Créé pour des  femmes* placées sous le régime judiciaire en aménagement de peine, le projet  de la ferme Emmaüs Baudonne a  mis près de 3 ans pour voir le jour à Tarnos (à quelques kilomètres de Bayonne) sous la direction de Gabi Mouesca qui en est  aussi le fondateur après avoir été Président de l’observatoire international des prisons : « Ancien détenu politique, je suis intéressé par la question carcérale depuis des décennies. J’ai été   touché par les propos de Christine Taubira, alors ministre  de la justice, lorsqu’elle disait   que les femmes ne disposaient pas de lieu pour favoriser leur insertion. Natif du Pays Basque,  je travaillais à l’époque dans le secteur de l’insertion, quand j’ai su que la propriété de Baudonne était à vendre,  avec un bâti de 1000 m2  disposant  de 3 hectares  de terre agricole ,  juste à côté de la communauté d’Emmaüs à Tarnos. J’ai  tout de suite souhaité réaliser le projet dans ce lieu. Emmaüs France qui avait la volonté de marquer de nouvelles formes de solidarité,  a adhéré au projet et s’est porté garant sur le prêt de 800 000 euros. »

Un temps de maraîchage, un temps pour soi
Depuis le printemps  dernier, autour d’un projet agricole de maraîchage en bio, des travailleuses, placées sous le régime judiciaire de l’aménagement de peine (= en  placement extérieur)  travaillent tous les matins aux côtés du maraîcher de la ferme,  à raison de 26 heures  par semaine comme le stipule le contrat d’ouvrière maraichère qu’elles  ont signé pour une rémunération  au SMIC -horaire. L’après-midi est consacré aux démarches administratives, aux soins de santé, aux loisirs ou autres. Des travailleurs sociaux prennent alors le relais pour les accompagner afin de préparer au mieux leur libération. La ferme est  le  lieu de résidence des ouvrières maraîchères  où l’on ne peut en sortir que si on y est autorisé. Enfreindre cette règle reviendrait à une évasion.

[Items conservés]
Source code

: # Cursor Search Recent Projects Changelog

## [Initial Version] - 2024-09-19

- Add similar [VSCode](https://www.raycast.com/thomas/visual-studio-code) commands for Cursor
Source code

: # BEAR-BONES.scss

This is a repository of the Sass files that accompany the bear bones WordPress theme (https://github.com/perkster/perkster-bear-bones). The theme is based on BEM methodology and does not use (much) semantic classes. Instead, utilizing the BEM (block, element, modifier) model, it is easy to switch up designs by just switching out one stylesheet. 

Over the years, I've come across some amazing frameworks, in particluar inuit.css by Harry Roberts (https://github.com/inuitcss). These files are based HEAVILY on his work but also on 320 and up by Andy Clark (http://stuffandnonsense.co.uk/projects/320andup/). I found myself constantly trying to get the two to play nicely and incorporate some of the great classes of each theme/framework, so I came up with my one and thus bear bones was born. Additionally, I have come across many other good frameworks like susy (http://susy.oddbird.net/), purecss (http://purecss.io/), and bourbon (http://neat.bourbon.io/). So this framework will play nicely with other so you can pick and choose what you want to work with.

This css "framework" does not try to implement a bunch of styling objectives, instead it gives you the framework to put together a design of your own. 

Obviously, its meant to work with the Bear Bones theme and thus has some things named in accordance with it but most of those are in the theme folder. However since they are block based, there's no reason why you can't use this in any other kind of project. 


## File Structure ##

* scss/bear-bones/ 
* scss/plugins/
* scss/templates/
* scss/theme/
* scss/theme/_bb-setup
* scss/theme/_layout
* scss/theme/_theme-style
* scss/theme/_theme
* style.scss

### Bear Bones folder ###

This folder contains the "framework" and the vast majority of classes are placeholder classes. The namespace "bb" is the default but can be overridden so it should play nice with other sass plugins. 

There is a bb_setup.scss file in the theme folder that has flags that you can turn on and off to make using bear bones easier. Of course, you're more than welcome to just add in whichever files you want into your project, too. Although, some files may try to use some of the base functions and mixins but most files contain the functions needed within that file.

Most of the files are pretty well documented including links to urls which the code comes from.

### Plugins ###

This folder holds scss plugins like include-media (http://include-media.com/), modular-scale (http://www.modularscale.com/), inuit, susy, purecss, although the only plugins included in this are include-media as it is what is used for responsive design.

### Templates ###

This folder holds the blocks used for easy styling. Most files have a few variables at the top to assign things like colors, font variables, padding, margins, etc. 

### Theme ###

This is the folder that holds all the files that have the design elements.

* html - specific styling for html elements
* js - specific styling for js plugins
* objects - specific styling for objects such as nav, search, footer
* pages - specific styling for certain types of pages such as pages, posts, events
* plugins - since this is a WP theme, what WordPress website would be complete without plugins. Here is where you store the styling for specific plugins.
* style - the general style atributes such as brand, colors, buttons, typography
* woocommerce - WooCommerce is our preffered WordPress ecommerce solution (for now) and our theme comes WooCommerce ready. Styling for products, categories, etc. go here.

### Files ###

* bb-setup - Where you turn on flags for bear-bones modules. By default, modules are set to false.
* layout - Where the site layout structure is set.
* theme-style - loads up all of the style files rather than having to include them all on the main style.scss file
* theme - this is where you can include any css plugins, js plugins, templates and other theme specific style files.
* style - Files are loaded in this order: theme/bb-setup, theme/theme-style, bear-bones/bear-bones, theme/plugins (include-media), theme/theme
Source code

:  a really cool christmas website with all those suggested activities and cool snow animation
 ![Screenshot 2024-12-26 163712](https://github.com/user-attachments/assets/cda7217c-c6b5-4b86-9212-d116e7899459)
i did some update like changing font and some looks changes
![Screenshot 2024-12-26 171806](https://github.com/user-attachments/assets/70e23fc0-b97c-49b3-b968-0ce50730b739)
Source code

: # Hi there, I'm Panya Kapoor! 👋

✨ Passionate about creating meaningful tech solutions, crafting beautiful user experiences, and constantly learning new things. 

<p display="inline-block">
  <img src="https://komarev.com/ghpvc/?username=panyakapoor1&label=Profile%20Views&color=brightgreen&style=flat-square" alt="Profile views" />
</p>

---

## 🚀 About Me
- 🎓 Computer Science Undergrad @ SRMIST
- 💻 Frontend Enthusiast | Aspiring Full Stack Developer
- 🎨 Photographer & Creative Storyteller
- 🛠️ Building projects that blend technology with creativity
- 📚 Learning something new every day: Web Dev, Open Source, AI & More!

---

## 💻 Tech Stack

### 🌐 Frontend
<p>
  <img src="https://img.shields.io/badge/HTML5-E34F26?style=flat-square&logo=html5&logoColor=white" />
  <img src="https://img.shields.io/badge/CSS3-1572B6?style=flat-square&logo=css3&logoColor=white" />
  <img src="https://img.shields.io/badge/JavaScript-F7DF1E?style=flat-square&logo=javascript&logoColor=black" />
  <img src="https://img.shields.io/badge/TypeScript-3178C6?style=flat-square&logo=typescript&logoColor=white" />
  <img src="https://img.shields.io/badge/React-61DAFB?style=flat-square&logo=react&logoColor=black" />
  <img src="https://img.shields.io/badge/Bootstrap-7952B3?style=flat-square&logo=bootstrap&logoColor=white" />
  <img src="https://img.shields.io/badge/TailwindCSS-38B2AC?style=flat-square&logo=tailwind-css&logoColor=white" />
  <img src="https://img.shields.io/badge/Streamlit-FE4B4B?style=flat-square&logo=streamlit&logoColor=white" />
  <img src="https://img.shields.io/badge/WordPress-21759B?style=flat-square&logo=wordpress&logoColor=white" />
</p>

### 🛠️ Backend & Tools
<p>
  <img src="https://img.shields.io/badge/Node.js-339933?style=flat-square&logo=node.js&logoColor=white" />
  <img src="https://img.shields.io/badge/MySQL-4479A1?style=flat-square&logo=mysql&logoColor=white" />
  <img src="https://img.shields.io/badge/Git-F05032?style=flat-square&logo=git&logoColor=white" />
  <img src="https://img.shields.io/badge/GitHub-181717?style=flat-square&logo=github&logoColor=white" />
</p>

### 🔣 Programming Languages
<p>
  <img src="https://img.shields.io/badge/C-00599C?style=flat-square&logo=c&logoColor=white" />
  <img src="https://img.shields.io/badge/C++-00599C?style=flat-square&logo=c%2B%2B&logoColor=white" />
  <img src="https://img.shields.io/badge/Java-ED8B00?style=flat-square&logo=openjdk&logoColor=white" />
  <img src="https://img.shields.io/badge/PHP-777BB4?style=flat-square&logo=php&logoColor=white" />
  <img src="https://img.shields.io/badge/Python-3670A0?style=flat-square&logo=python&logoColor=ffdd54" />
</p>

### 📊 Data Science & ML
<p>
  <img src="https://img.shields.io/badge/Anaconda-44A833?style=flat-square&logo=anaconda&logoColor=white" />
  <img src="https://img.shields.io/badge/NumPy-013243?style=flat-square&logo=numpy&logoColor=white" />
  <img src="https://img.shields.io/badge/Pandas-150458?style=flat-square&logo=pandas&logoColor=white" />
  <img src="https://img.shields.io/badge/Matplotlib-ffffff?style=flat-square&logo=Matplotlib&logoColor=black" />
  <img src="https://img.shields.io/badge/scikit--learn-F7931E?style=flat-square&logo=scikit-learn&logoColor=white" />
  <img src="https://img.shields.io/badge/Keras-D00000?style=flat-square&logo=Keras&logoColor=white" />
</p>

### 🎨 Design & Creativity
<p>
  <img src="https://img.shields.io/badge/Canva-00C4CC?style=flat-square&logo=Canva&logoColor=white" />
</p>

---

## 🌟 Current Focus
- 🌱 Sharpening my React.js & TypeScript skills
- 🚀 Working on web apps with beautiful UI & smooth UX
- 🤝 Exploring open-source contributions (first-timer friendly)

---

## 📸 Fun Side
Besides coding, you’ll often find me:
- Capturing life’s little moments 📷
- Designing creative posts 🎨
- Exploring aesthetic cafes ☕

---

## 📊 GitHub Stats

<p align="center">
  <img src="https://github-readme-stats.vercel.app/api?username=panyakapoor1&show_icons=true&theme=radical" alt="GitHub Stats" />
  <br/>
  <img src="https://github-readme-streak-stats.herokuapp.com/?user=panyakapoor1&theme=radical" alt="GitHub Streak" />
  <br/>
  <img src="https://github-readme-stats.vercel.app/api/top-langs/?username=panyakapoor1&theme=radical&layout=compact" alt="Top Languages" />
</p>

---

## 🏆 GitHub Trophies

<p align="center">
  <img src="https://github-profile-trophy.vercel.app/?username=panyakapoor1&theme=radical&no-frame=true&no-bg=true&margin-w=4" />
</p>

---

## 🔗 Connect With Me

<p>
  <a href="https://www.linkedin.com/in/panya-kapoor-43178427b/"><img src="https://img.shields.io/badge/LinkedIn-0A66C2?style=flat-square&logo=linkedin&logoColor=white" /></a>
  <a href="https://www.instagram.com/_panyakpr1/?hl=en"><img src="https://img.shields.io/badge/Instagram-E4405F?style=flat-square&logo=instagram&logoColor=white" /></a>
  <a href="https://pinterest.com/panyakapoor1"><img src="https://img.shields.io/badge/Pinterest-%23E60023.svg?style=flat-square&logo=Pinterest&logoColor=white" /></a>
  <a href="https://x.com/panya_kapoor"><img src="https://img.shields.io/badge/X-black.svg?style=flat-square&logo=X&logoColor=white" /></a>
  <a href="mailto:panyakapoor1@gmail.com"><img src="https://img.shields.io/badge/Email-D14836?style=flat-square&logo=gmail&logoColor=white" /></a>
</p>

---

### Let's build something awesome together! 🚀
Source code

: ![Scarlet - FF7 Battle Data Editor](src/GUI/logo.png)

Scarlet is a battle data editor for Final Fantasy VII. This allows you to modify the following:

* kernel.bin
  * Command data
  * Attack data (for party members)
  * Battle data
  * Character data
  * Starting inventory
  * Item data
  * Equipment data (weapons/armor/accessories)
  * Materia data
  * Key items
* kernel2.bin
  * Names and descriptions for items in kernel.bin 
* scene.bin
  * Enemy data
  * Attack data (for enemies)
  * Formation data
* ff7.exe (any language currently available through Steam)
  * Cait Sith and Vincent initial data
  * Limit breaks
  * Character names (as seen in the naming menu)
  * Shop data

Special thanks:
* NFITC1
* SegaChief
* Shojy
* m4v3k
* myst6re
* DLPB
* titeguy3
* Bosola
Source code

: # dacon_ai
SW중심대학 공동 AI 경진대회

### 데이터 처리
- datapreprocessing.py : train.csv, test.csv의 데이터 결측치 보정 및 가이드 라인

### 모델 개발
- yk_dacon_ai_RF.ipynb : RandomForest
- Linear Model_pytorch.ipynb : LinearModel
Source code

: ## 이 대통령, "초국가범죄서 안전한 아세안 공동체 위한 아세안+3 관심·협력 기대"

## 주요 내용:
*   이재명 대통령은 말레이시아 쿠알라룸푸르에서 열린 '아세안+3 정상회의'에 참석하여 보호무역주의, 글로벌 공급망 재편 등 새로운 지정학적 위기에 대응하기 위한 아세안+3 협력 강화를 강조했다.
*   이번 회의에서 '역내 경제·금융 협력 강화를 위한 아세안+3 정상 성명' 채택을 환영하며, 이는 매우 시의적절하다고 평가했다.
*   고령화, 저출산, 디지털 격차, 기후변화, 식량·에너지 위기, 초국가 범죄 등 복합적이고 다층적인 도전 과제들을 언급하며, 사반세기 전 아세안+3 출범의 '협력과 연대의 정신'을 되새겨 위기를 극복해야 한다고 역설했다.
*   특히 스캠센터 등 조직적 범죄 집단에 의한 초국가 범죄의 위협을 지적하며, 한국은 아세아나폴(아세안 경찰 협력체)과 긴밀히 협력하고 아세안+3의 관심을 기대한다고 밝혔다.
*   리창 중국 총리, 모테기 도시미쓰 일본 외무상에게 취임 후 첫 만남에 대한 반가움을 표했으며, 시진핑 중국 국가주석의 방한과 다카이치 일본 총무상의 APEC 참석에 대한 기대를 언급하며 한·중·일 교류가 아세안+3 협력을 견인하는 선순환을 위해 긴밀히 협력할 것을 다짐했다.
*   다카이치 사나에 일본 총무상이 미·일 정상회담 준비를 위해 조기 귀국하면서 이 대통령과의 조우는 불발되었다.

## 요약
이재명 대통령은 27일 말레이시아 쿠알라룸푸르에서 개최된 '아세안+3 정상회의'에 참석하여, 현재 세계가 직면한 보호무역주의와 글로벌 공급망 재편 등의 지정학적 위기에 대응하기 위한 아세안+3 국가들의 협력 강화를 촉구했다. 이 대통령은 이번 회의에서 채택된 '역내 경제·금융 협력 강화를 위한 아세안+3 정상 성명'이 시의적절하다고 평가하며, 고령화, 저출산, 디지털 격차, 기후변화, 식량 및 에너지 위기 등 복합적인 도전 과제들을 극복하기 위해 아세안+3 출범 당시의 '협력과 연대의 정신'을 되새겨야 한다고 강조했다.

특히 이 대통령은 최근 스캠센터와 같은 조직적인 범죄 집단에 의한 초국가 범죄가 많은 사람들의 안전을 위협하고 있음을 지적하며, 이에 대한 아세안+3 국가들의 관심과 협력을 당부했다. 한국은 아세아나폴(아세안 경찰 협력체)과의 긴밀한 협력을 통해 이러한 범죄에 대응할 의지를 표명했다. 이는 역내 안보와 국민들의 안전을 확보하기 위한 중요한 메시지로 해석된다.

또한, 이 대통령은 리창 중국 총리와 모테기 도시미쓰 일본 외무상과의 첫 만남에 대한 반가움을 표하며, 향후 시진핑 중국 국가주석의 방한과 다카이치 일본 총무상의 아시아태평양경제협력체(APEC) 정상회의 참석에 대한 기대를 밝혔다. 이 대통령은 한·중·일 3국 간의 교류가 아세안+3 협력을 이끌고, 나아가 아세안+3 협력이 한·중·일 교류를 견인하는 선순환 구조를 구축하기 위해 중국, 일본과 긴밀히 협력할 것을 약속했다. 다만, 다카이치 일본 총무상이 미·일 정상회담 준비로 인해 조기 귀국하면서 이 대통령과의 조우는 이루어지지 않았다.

■ **LISTE DES TÂCHES**
1 > D'après le texte sur la ferme Emmaüs Baudonne, combien d'heures par semaine les ouvrières maraîchères travaillent-elles ?
2 > Recopiez le passage du texte sur la ferme Emmaüs Baudonne qui va de « Un temps de » à « à une évasion. ».
3 > Rédigez la suite du texte sur la ferme Emmaüs Baudonne à partir de l'endroit où il s'arrête.

■ **RÉPONSES**
1 > Elles travaillent 26 heures par semaine.

2 >
Un temps de maraîchage, un temps pour soi
Depuis le printemps  dernier, autour d’un projet agricole de maraîchage en bio, des travailleuses, placées sous le régime judiciaire de l’aménagement de peine (= en  placement extérieur)  travaillent tous les matins aux côtés du maraîcher de la ferme,  à raison de 26 heures  par semaine comme le stipule le contrat d’ouvrière maraichère qu’elles  ont signé pour une rémunération  au SMIC -horaire. L’après-midi est consacré aux démarches administratives, aux soins de santé, aux loisirs ou autres. Des travailleurs sociaux prennent alors le relais pour les accompagner afin de préparer au mieux leur libération. La ferme est  le  lieu de résidence des ouvrières maraîchères  où l’on ne peut en sortir que si on y est autorisé. Enfreindre cette règle reviendrait à une évasion.

3 >
« Toutes les personnes  accueillies ont été rencontrées au préalable. »
Les femmes qui arrivent à la ferme ont déjà effectué la moitié de leur peine en prison et resteront ici un minimum de 6 mois et de deux ans au maximum.  « Toutes les personnes  accueillies ont été rencontrées au préalable. On fait connaissance de leur parcours, de leur état d’esprit. Avant de signer un contrat, il  y a un essai, dernièrement nous avons reçu deux femmes des  Baumettes pendant 5 jours. Vous savez la terre est basse, il faut donc au départ être conquis par le projet. Notre capacité d’accueil est de 12 personnes à terme mais  à ce jour,  nous avons 7 travailleuses sur la ferme  qui nécessitent  une équipe de 5 salariés pour l’accompagnement. »

« …déconstruire tout ce qui a été mis en place pour se défendre en prison »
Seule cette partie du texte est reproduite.